- **GOAL OF THE EXERCISE**
Reproduce, character for character, the lines of the material from the line containing "2.28.2 catalogue (DETECT_THRESH" up to and including the line containing "[instrumental pixel values]".

- **TASK INPUTS**
**********

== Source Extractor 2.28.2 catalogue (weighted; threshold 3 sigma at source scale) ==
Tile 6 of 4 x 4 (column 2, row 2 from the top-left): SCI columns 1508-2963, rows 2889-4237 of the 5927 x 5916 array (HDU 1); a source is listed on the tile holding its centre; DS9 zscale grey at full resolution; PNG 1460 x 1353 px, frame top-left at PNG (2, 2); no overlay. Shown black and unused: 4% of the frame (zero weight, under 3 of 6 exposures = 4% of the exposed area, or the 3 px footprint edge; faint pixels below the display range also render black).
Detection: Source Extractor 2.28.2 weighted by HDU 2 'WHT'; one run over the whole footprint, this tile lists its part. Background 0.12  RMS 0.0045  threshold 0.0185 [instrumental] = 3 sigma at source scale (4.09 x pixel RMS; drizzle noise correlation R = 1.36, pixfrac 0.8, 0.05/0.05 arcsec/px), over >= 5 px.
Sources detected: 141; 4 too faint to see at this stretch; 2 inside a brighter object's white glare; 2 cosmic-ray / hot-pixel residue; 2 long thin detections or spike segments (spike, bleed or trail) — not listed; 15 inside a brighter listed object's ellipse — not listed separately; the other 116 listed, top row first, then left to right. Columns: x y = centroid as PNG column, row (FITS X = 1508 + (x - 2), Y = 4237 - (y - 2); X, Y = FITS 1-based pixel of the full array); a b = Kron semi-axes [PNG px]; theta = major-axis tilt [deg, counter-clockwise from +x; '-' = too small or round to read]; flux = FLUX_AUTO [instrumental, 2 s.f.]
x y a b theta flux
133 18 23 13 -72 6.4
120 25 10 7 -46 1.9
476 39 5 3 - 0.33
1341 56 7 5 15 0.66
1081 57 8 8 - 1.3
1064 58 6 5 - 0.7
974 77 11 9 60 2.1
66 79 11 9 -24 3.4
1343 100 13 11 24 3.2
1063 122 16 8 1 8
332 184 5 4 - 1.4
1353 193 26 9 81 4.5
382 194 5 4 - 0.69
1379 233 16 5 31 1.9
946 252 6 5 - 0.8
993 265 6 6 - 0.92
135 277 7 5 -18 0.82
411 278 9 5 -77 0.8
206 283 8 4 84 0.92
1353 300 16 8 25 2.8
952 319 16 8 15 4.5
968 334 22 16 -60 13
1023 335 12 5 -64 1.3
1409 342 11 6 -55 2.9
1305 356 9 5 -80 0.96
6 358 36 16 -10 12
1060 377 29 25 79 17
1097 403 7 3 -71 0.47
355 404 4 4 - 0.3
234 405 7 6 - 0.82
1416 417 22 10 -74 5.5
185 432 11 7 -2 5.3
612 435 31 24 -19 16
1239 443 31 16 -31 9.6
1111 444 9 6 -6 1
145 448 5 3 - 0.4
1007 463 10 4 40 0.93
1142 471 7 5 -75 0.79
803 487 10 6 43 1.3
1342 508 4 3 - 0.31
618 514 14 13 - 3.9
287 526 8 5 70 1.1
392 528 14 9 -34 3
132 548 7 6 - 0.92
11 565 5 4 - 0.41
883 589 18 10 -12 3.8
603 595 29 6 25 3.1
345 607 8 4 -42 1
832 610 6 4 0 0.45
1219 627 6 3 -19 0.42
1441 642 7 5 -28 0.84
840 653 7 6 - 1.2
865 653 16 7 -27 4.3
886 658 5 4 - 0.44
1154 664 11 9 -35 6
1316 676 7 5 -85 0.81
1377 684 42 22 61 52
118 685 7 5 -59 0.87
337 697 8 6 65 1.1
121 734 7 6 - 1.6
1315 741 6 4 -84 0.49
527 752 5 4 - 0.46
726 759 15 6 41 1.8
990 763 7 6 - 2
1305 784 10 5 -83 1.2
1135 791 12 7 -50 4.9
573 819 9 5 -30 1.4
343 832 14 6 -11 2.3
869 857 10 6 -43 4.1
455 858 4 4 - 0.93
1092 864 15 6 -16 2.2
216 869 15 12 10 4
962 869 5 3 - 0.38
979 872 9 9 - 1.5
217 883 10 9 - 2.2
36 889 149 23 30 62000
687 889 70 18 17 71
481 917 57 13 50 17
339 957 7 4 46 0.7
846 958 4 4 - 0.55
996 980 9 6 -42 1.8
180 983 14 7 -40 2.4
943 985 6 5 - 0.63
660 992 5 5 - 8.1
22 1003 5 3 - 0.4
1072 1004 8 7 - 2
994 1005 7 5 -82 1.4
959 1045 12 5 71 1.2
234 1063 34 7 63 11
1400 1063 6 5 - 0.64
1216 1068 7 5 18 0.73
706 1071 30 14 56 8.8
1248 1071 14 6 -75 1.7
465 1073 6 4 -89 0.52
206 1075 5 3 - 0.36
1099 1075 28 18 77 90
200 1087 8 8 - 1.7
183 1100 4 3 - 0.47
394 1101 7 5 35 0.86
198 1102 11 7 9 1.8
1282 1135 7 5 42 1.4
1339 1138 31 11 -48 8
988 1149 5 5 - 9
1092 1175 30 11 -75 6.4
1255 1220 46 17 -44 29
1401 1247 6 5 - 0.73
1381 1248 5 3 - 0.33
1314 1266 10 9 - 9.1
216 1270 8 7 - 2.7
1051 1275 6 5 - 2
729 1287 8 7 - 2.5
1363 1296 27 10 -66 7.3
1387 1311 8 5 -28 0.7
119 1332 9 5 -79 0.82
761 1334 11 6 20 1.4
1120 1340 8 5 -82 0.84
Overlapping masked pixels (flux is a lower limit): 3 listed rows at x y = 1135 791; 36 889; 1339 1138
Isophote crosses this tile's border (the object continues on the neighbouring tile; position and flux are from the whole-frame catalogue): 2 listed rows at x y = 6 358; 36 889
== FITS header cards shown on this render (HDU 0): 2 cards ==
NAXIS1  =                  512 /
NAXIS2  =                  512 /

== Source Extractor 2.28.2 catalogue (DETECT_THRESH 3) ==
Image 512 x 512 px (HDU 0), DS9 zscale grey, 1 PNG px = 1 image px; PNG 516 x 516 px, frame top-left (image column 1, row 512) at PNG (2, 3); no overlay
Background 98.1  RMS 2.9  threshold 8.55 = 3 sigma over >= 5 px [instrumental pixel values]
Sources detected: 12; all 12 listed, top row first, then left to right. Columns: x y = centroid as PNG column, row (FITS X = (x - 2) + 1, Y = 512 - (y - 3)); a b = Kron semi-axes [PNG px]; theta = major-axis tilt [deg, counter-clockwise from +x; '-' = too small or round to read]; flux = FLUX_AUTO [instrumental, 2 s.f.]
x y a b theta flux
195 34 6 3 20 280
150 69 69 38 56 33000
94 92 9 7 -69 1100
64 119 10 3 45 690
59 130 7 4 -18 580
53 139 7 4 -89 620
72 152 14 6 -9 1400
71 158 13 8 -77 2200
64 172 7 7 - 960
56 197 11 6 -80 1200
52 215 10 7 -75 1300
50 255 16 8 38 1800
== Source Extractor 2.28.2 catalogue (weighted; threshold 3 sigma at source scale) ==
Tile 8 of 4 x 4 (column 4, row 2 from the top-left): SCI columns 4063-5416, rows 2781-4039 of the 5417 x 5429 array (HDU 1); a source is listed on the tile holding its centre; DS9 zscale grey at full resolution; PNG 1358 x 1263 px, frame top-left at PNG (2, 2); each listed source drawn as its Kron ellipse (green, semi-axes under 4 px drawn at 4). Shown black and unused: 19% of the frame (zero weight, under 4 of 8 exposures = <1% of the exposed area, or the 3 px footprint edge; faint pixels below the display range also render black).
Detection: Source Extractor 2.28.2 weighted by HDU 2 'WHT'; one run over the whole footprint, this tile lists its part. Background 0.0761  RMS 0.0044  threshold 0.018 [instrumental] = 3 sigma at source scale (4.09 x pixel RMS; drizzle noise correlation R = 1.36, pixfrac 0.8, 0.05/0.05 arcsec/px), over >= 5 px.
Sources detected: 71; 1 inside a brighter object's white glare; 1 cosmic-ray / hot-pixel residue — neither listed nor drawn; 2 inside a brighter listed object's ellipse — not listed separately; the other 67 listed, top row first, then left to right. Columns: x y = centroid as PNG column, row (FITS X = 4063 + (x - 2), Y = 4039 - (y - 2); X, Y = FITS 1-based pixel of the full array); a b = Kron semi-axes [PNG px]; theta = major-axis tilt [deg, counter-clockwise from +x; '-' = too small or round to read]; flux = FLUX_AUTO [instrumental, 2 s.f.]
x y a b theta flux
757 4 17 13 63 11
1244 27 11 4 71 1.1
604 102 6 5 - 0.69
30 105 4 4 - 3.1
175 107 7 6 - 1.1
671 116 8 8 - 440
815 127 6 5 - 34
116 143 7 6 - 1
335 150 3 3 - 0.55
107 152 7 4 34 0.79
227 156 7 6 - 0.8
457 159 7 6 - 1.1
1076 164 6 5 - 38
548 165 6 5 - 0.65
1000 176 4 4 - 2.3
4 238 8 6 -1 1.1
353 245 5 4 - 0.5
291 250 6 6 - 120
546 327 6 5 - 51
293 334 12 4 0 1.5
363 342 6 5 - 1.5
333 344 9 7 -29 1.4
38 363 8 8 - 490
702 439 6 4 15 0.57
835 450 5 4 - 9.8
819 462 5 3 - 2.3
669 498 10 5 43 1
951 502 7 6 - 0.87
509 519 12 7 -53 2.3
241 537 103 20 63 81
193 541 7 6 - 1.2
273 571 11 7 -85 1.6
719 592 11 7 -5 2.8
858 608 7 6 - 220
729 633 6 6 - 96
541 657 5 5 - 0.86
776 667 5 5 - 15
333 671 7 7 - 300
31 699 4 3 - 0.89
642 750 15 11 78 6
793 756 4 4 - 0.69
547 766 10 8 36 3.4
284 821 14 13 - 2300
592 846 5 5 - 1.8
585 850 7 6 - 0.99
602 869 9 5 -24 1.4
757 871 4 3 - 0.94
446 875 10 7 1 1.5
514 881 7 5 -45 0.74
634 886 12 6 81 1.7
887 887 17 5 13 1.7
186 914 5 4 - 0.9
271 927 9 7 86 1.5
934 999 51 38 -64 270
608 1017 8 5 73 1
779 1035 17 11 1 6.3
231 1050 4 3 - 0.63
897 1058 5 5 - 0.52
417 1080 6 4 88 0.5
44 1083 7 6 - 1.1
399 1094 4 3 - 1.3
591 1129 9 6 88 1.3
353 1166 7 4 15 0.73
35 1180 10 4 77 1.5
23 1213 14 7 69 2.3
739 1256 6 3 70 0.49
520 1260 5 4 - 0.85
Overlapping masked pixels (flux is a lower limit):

**********

- **THE ANSWER**
== Source Extractor 2.28.2 catalogue (DETECT_THRESH 3) ==
Image 512 x 512 px (HDU 0), DS9 zscale grey, 1 PNG px = 1 image px; PNG 516 x 516 px, frame top-left (image column 1, row 512) at PNG (2, 3); no overlay
Background 98.1  RMS 2.9  threshold 8.55 = 3 sigma over >= 5 px [instrumental pixel values]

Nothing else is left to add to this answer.